-------- Extracted records

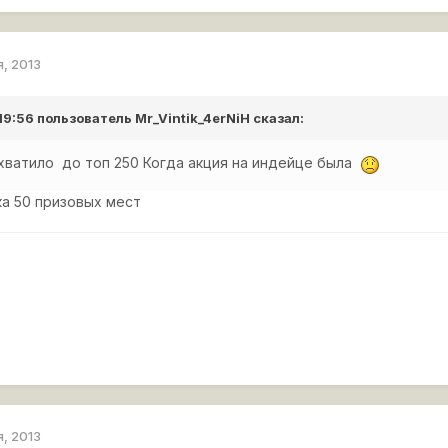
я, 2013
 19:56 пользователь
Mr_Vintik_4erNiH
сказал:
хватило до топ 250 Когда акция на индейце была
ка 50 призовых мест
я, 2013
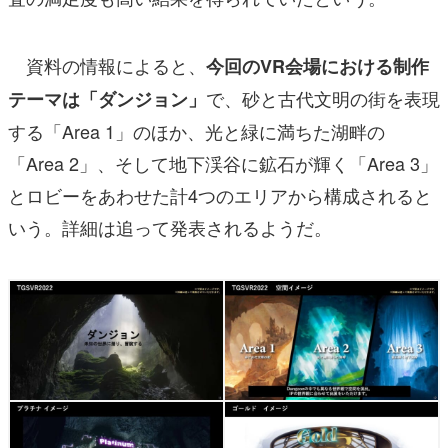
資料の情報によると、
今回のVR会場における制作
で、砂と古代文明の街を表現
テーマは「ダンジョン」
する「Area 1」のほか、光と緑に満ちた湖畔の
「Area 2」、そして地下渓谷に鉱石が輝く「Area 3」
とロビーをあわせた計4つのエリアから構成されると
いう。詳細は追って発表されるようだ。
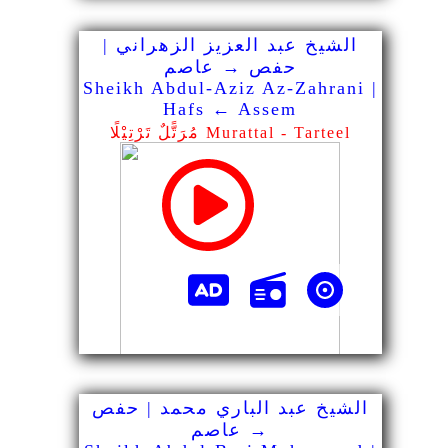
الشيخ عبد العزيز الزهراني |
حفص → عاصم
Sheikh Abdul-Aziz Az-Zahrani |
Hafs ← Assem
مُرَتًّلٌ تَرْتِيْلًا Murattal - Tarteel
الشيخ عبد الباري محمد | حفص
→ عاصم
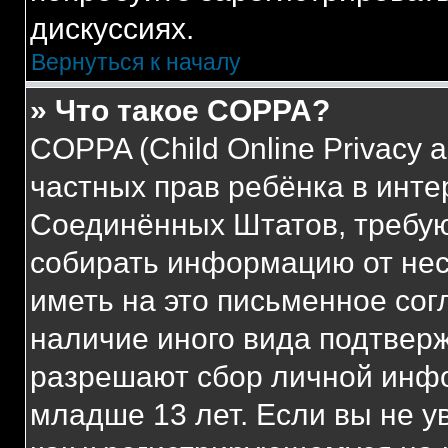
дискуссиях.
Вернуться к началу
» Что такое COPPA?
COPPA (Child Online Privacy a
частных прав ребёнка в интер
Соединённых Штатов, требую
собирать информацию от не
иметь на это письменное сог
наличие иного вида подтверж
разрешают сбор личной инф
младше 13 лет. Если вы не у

----------------
-------- Extracted records

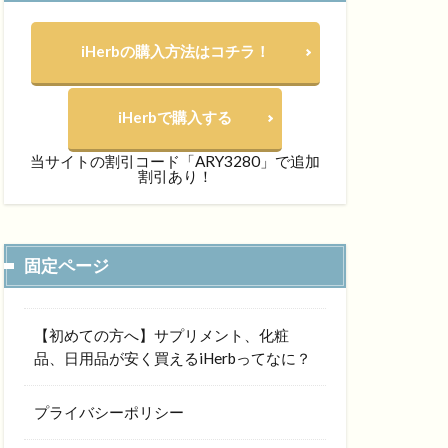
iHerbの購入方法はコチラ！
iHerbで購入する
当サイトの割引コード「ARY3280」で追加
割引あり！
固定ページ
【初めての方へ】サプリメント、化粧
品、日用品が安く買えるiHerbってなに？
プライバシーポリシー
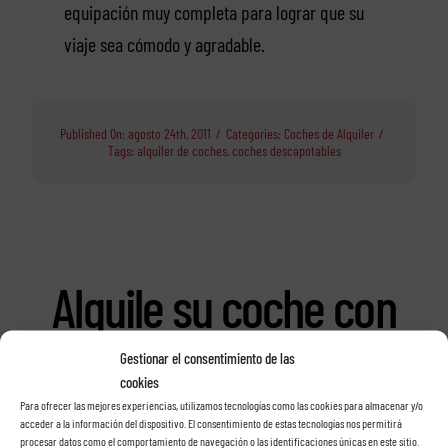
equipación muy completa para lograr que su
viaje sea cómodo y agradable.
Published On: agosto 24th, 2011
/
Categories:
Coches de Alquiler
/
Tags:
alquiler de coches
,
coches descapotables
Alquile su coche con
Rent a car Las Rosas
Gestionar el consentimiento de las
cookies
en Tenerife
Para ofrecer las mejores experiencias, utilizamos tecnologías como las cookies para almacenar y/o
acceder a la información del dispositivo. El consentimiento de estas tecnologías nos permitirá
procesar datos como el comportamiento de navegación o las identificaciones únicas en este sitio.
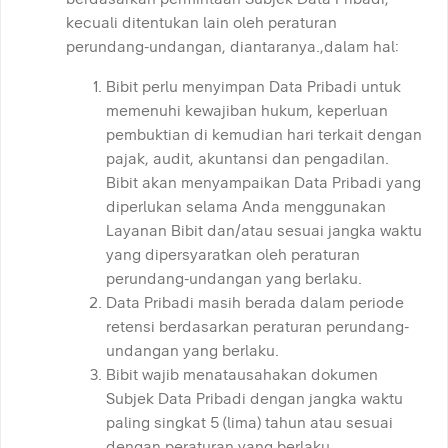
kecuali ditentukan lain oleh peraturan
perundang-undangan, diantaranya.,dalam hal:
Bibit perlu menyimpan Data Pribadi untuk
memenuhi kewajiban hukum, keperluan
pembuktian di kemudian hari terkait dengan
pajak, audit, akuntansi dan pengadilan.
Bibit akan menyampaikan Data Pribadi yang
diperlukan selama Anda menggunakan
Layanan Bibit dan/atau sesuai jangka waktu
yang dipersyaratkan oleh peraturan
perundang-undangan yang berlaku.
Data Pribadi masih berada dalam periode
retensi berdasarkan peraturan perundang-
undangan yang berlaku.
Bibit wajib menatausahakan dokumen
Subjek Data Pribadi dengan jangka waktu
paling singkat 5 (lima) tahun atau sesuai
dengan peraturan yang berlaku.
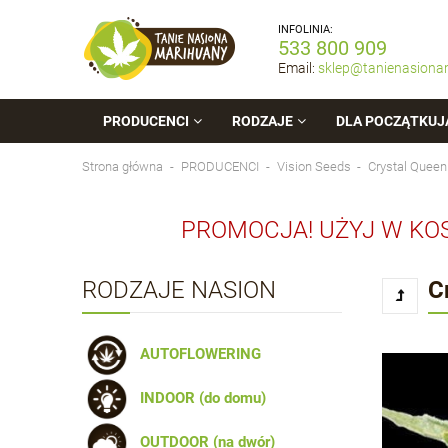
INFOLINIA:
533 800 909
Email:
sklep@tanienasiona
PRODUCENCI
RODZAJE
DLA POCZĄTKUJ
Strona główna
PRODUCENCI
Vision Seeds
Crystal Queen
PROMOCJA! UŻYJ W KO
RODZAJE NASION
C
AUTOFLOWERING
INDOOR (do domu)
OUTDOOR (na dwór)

----------------

Return every line of the items above that contains the string "Data".

### Answer below
Bibit perlu menyimpan Data Pribadi untuk
Bibit akan menyampaikan Data Pribadi yang
Data Pribadi masih berada dalam periode
Subjek Data Pribadi dengan jangka waktu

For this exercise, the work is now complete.